[[ GIVEN RECORDS open ]]

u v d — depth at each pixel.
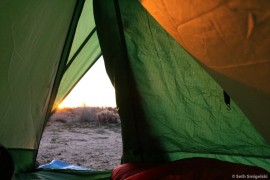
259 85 0.63
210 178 1.29
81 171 1.95
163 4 0.77
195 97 1.69
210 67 0.87
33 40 1.45
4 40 1.28
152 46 1.71
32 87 1.65
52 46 1.66
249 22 0.51
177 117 1.80
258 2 0.45
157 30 1.66
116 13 1.70
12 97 1.50
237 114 1.58
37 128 1.89
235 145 1.67
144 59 1.77
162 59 1.71
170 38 1.64
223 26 0.59
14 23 1.28
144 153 1.91
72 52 1.98
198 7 0.62
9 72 1.40
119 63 1.82
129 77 1.83
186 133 1.80
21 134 1.72
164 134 1.88
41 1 1.33
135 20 1.70
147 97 1.83
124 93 1.85
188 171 1.38
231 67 0.70
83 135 4.79
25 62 1.48
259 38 0.51
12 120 1.59
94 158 3.22
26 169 1.85
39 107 1.82
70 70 2.11
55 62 1.79
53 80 1.88
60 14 1.55
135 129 1.89
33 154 1.92
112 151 3.62
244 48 0.58
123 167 1.68
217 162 1.50
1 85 1.40
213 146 1.75
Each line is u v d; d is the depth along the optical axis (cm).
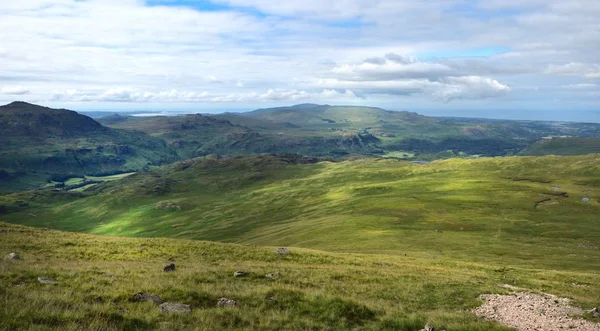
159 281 2539
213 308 2012
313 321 2028
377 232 11238
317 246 10081
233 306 2102
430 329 2005
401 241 9888
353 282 3444
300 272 3666
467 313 2627
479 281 4181
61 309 1662
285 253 5250
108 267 3212
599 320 2580
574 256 8538
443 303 2947
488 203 16938
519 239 10675
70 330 1431
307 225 14338
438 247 9231
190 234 19288
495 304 3002
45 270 2667
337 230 12294
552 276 5294
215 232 18812
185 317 1802
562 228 12250
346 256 5703
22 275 2394
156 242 5434
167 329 1600
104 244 4975
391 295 3036
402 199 18350
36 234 5344
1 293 1864
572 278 5238
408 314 2308
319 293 2538
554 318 2608
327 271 3888
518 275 5219
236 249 5316
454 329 2044
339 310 2219
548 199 17912
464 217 14150
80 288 2202
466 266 5838
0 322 1388
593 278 5350
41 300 1770
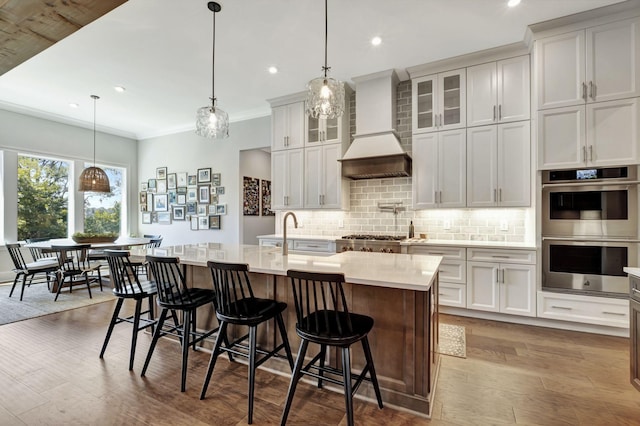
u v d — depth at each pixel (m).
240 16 2.75
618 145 2.73
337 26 2.92
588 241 2.87
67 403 1.89
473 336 2.88
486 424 1.71
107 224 6.51
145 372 2.24
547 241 3.03
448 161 3.63
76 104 5.01
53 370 2.28
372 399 1.92
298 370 1.70
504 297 3.20
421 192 3.78
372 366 1.79
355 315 1.88
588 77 2.82
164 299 2.18
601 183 2.80
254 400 1.92
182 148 6.39
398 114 4.20
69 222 5.89
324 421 1.73
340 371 1.83
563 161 2.92
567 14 2.77
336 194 4.32
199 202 6.16
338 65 3.71
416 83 3.82
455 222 3.95
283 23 2.86
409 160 3.94
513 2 2.60
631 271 1.89
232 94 4.61
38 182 5.49
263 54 3.43
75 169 5.93
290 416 1.77
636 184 2.71
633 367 1.92
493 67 3.41
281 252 2.79
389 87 3.92
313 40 3.16
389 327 1.90
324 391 2.02
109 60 3.55
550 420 1.74
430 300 1.89
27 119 5.28
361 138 4.04
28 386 2.07
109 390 2.03
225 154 5.87
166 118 5.76
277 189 4.78
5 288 4.68
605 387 2.06
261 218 6.48
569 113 2.90
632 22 2.68
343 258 2.40
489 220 3.78
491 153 3.42
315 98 2.46
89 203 6.20
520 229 3.62
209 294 2.34
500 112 3.38
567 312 2.94
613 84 2.75
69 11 1.45
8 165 5.07
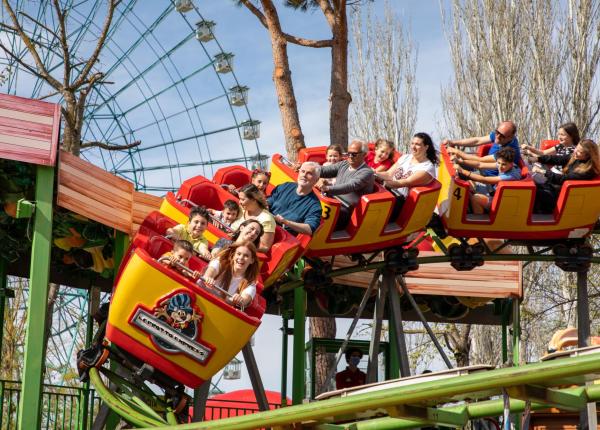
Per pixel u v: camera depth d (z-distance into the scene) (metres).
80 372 8.52
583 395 6.49
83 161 9.53
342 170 10.66
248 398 18.11
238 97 28.75
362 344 14.98
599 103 22.94
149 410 8.45
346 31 16.56
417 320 16.05
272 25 16.42
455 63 24.06
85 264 11.09
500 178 11.01
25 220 10.05
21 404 8.42
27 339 8.55
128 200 10.28
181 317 7.89
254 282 8.27
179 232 8.88
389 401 5.93
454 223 11.22
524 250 22.34
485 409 6.90
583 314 11.84
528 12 23.52
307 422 6.81
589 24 23.08
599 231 11.76
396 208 10.74
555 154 11.50
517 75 23.39
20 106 8.93
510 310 15.73
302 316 13.48
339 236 10.48
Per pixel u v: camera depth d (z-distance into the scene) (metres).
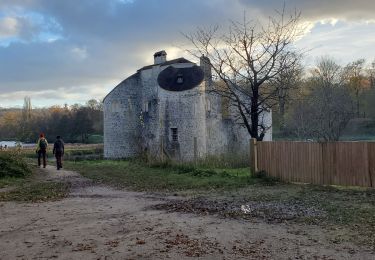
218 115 41.75
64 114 83.00
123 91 46.91
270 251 7.05
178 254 6.92
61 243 7.66
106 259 6.70
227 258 6.70
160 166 21.91
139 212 10.57
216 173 18.03
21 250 7.25
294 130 48.06
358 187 13.38
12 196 13.57
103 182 17.56
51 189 15.27
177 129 39.34
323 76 62.75
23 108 91.75
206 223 9.16
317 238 7.77
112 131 46.66
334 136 42.12
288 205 10.94
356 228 8.34
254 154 16.12
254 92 21.48
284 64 22.55
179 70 41.12
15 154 19.83
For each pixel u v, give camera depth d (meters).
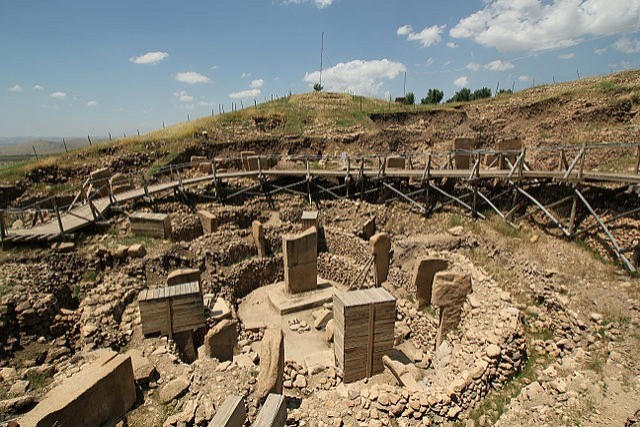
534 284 11.88
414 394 8.05
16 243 13.82
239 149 29.95
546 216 15.64
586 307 10.41
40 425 6.29
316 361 11.20
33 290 11.02
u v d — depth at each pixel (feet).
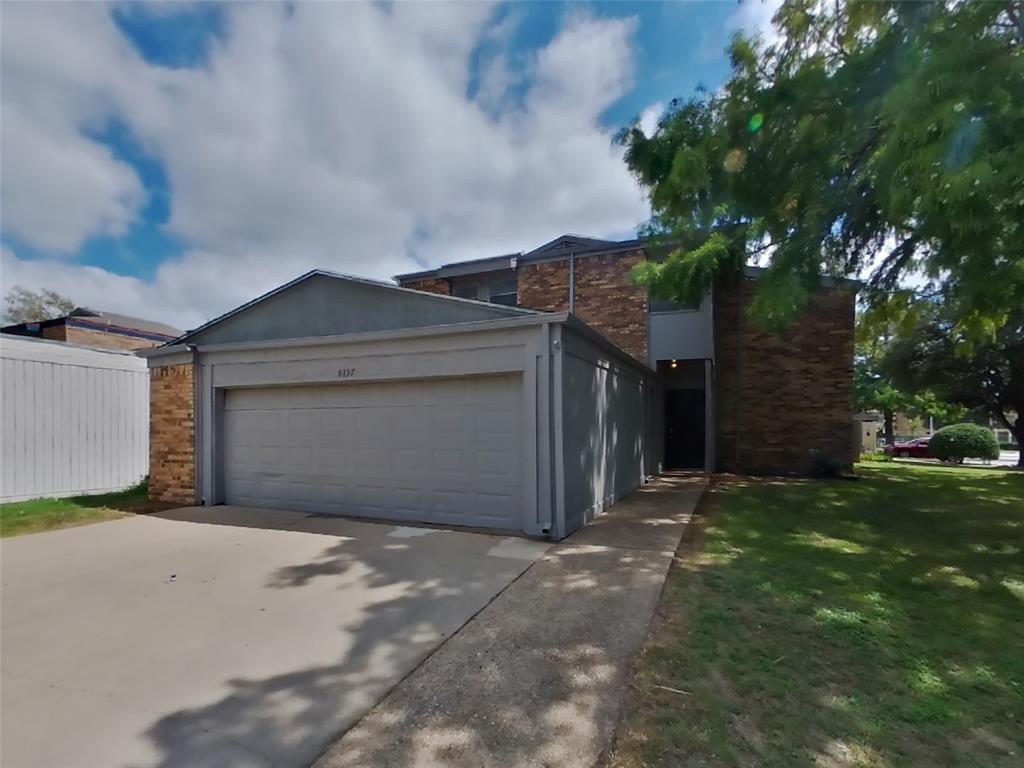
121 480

[[ GIVEN RECORDS closed ]]

TASK ITEM –
Leave every picture out, and transcribe the data above exactly as it reads.

ANSWER SECTION –
u v d — depth at each pixel.
259 85 0.63
210 178 1.29
81 171 1.95
163 4 0.77
195 97 1.69
210 67 0.87
33 40 1.45
4 40 1.28
152 46 1.71
32 87 1.65
52 46 1.66
249 22 0.51
177 117 1.80
258 2 0.45
157 30 1.66
116 13 1.70
12 97 1.50
237 114 1.58
37 128 1.89
235 145 1.67
144 59 1.77
162 59 1.71
170 38 1.64
223 26 0.59
14 23 1.28
144 153 1.91
72 52 1.98
198 7 0.62
9 72 1.40
119 63 1.82
129 77 1.83
186 133 1.80
21 134 1.72
164 134 1.88
41 1 1.33
135 20 1.70
147 97 1.83
124 93 1.85
188 171 1.38
231 67 0.70
83 135 4.79
25 62 1.48
259 38 0.51
12 120 1.59
94 158 3.22
26 169 1.85
39 107 1.82
70 70 2.11
55 62 1.79
53 80 1.88
60 14 1.55
135 129 1.89
33 154 1.92
112 151 3.62
244 48 0.58
123 167 1.68
217 162 1.50
1 85 1.40
213 146 1.75
Each line is u v d; d is the depth along the optical axis (cm).
159 281 2539
213 308 2012
313 321 2028
377 232 11238
317 246 10081
233 306 2102
430 329 2005
401 241 9888
353 282 3444
300 272 3666
467 313 2627
479 281 4181
61 309 1662
285 253 5250
108 267 3212
599 320 2580
574 256 8538
443 303 2947
488 203 16938
519 239 10675
70 330 1431
307 225 14338
438 247 9231
190 234 19288
495 304 3002
45 270 2667
337 230 12294
552 276 5294
215 232 18812
185 317 1802
562 228 12250
346 256 5703
22 275 2394
156 242 5434
167 329 1600
104 244 4975
391 295 3036
402 199 18350
36 234 5344
1 293 1864
572 278 5238
408 314 2308
319 293 2538
554 318 2608
327 271 3888
518 275 5219
236 249 5316
454 329 2044
339 310 2219
548 199 17912
464 217 14150
80 288 2202
466 266 5838
0 322 1388
593 278 5350
41 300 1770
u v d — depth at each pixel (m).
240 16 2.75
618 145 2.73
337 26 2.92
588 241 2.87
67 403 1.89
473 336 2.88
486 424 1.71
107 224 6.51
145 372 2.24
547 241 3.03
448 161 3.63
76 104 5.01
53 370 2.28
372 399 1.92
298 370 1.70
504 297 3.20
421 192 3.78
372 366 1.79
355 315 1.88
588 77 2.82
164 299 2.18
601 183 2.80
254 400 1.92
182 148 6.39
398 114 4.20
69 222 5.89
324 421 1.73
340 371 1.83
563 161 2.92
567 14 2.77
336 194 4.32
199 202 6.16
338 65 3.71
416 83 3.82
455 222 3.95
283 23 2.86
409 160 3.94
513 2 2.60
631 271 1.89
232 94 4.61
38 182 5.49
263 54 3.43
75 169 5.93
290 416 1.77
636 184 2.71
633 367 1.92
493 67 3.41
281 252 2.79
389 87 3.92
313 40 3.16
389 327 1.90
324 391 2.02
109 60 3.55
550 420 1.74
430 300 1.89
27 119 5.28
361 138 4.04
28 386 2.07
109 390 2.03
225 154 5.87
166 118 5.76
277 189 4.78
5 288 4.68
605 387 2.06
261 218 6.48
569 113 2.90
632 22 2.68
343 258 2.40
489 220 3.78
491 153 3.42
315 98 2.46
89 203 6.20
520 229 3.62
209 294 2.34
500 112 3.38
567 312 2.94
613 84 2.75
69 11 1.45
8 165 5.07
Per pixel u v: camera depth d (z-distance into the scene) (metres).
80 372 8.52
583 395 6.49
83 161 9.53
342 170 10.66
248 398 18.11
238 97 28.75
362 344 14.98
599 103 22.94
149 410 8.45
346 31 16.56
417 320 16.05
272 25 16.42
455 63 24.06
85 264 11.09
500 178 11.01
25 220 10.05
21 404 8.42
27 339 8.55
128 200 10.28
181 317 7.89
254 282 8.27
179 232 8.88
389 401 5.93
454 223 11.22
524 250 22.34
485 409 6.90
583 314 11.84
528 12 23.52
307 422 6.81
589 24 23.08
599 231 11.76
396 208 10.74
555 154 11.50
517 75 23.39
20 106 8.93
510 310 15.73
302 316 13.48
339 236 10.48
Per pixel u v: camera depth d (z-distance into the scene) (metres).
218 115 41.75
64 114 83.00
123 91 46.91
270 251 7.05
178 254 6.92
61 243 7.66
106 259 6.70
227 258 6.70
160 166 21.91
139 212 10.57
216 173 18.03
21 250 7.25
294 130 48.06
358 187 13.38
12 196 13.57
103 182 17.56
51 189 15.27
177 129 39.34
323 76 62.75
23 108 91.75
206 223 9.16
317 238 7.77
112 131 46.66
334 136 42.12
288 205 10.94
356 228 8.34
254 154 16.12
254 92 21.48
284 64 22.55
179 70 41.12
15 154 19.83
For each pixel u v, give camera depth d (meters).
534 284 11.88
414 394 8.05
16 243 13.82
239 149 29.95
546 216 15.64
586 307 10.41
40 425 6.29
316 361 11.20
33 290 11.02
u v d — depth at each pixel (feet).
121 480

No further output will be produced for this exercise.